As ilusões
da esquerda liberal
O
que o Partido dos Trabalhadores buscou em todo esse tempo foi se mostrar como
um gestor competente do sistema econômico capitalista brasileiro
##
·
A contra-revolução
Apesar
de não ser o único momento e nem sequer o mais importante, as eleições
burguesas são uma oportunidade para refletir sobre os caminhos políticos
escolhidos, seus sucessos ou suas falhas, além de mobilizar para determinadas
pautas. A questão fundamental não é analisar somente os votos, mas compreender
a tendência interna do movimento político que os votos manifestam na
superfície. Nesse sentido, as eleições de Outubro de 2024 são absolutamente
vitais para fazer uma reflexão teórica sobre a estratégia e tática da esquerda
brasileira.
A
teoria, há muito tempo abandonada pela maioria dos partidos desse campo
político, não é um diletantismo intelectual sem relevância, mas, ao contrário,
permite analisar o real e, a partir disso, estabelecer o caminho de uma práxis
política coerente.
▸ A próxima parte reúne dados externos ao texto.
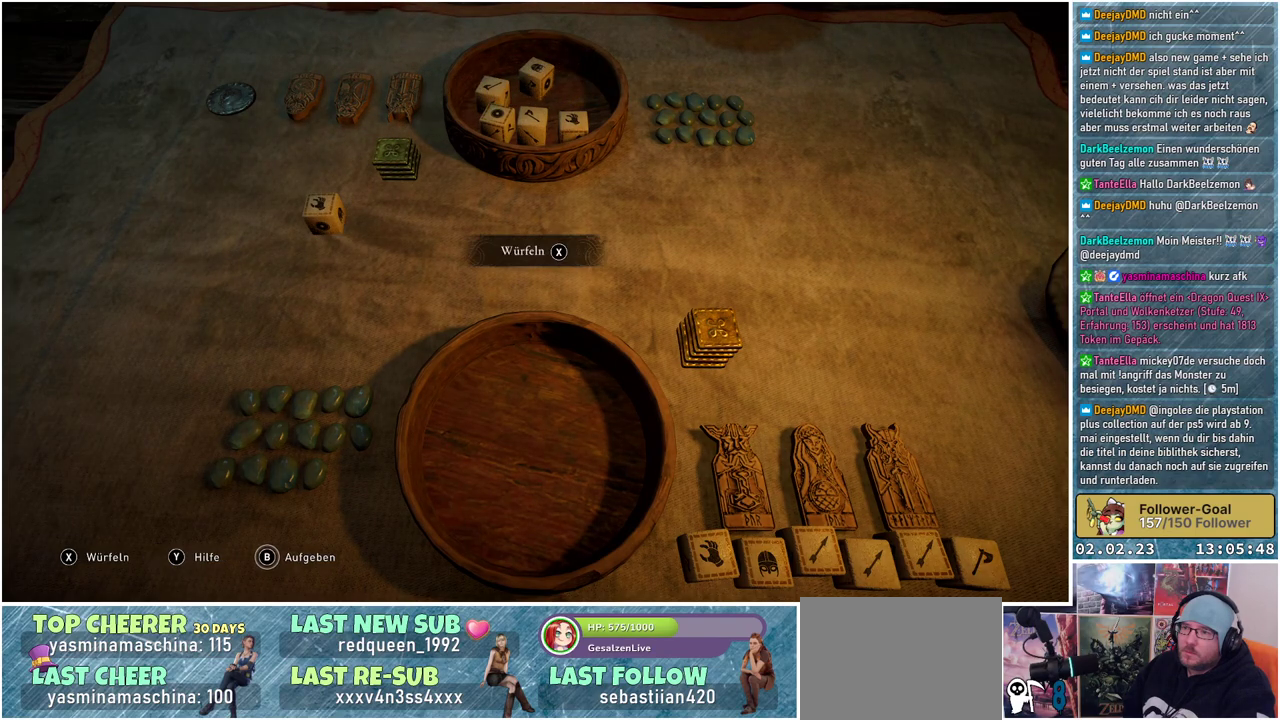
{"buttons": [], "left_stick": "center", "right_stick": "center", "events": []}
Refletir teoricamente é estabelecer caminhos concretos
práticos. Assim, a teoria é uma necessidade que se impõe a qualquer partido
político de esquerda. As últimas eleições permitem estabelecer alguns pontos
fundamentais a esse respeito.
O
resultado da votação do último mês de outubro marcou um avanço a largos passos
da direita e da extrema direita. Houve vitória de partidos nesse espectro
político em 25 das 26 capitais brasileiras. O avanço da contra-revolução da
direita encontra um terreno fértil na capacidade de mobilização da população,
reforçando uma tendência que já havia se apresentado nas últimas eleições.
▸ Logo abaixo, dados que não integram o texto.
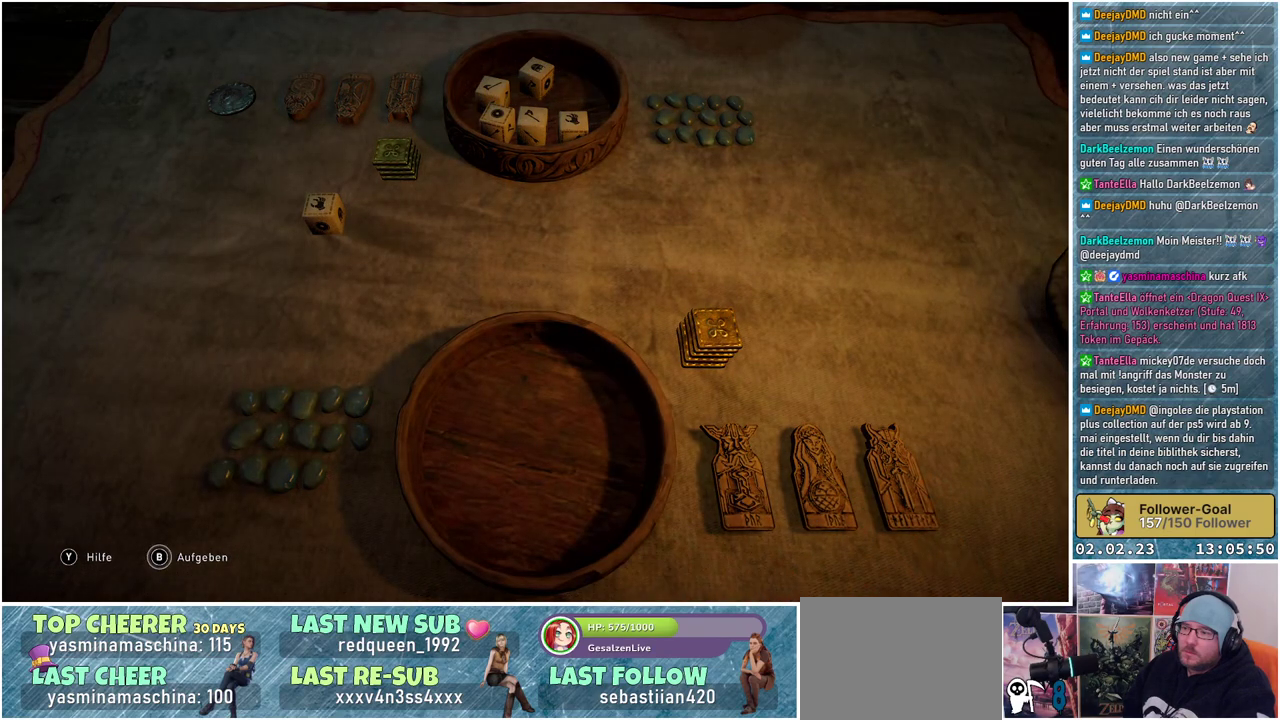
{"buttons": [], "left_stick": "center", "right_stick": "center", "events": []}
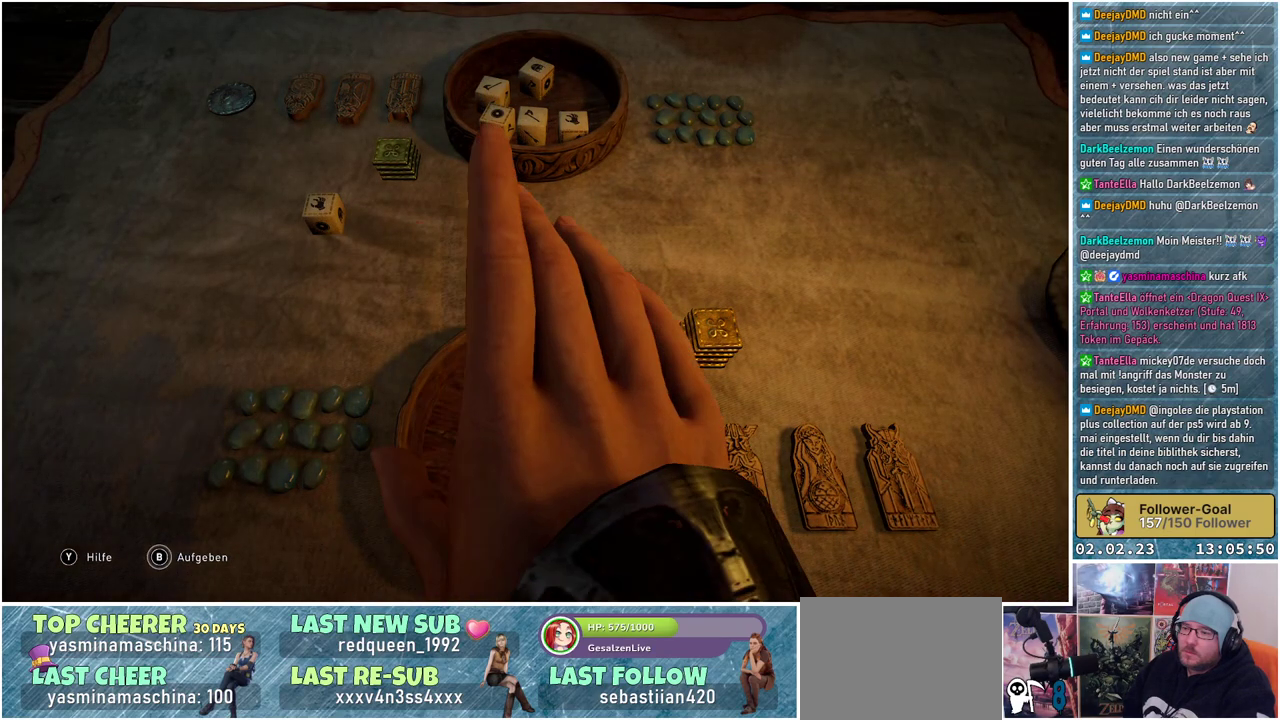
{"buttons": [], "left_stick": "center", "right_stick": "center", "events": []}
Existem, então, duas possibilidades de reflexão para se fazer. De um lado, é
possível indagar: como a direita e a extrema-direita conseguem vencer de forma
avassaladora a esquerda? Por outro lado, seria também plausível questionar:
como a esquerda consegue perder de uma maneira tão retumbante?
A
primeira pergunta envolve menos pensar sobre o que é um partido de esquerda,
sua estratégia e tática, e mais sobre como analisar a conjuntura. A direita e a
extrema-direita se apresentam como antissistema, ou seja, contra o sistema
político burguês existente. Mas, afinal, que sistema é esse? É o sistema que
explora os trabalhadores, cria longas filas em hospitais, amplia o medo e a
insegurança diante dos mais variados crimes cometidos, intensifica o trânsito e
degrada o transporte público, dificulta o acesso a bens de consumo necessários,
transforma a educação pública em algo do qual todos querem fugir, polui e
desmata a natureza, acaba com o lazer gratuito e diverso e deixa a arte
nacional em completo esquecimento e descrédito.
Qualquer
trabalhador brasileiro reconhecerá facilmente uma, duas ou mais características
dessas citadas acima, além de outras, em suas cidades. Cada um dos milhões de
trabalhadores brasileiros sabe o que essa situação é e quais são seus efeitos
práticos na luta da vida cotidiana.
A
direita captura, dessa forma, uma insatisfação do povo brasileiro em relação ao
sistema político totalmente apodrecido, composto por um conjunto de políticos a
serviço de frações do capital (latifundiários, banqueiros, industriais) e
também em relação ao sistema econômico-social que existe no Brasil, isto é, um
capitalismo dependente que gera o subdesenvolvimento. Há, portanto, uma
compatibilidade entre a insatisfação generalizada da população brasileira e
aquilo que é propagandeado pela direita, não somente durante as eleições, mas
durante praticamente todo o tempo restante. É essa compatibilidade que permite
o avanço ininterrupto da direita e a consolidação da sua força de mobilização
política.
Contudo,
essa ideia que a direita dissemina é antissistema apenas na aparência, pois, na
realidade, ela é uma validação ultrassistema, ou seja, a direita só pode manter
e aprofundar todas as mazelas que os trabalhadores brasileiros sentem em sua
pele cotidianamente. Na aparência, como crítica do sistema e redentora dos
trabalhadores; na prática, como agente de intensificação da exploração dos
trabalhadores. Aqui está a vitalidade política da direita.
Diante
desse cenário, qual tem sido o papel da esquerda brasileira? Quais são os
caminhos que ela traçou para combater um inimigo tão astuto, quanto potente?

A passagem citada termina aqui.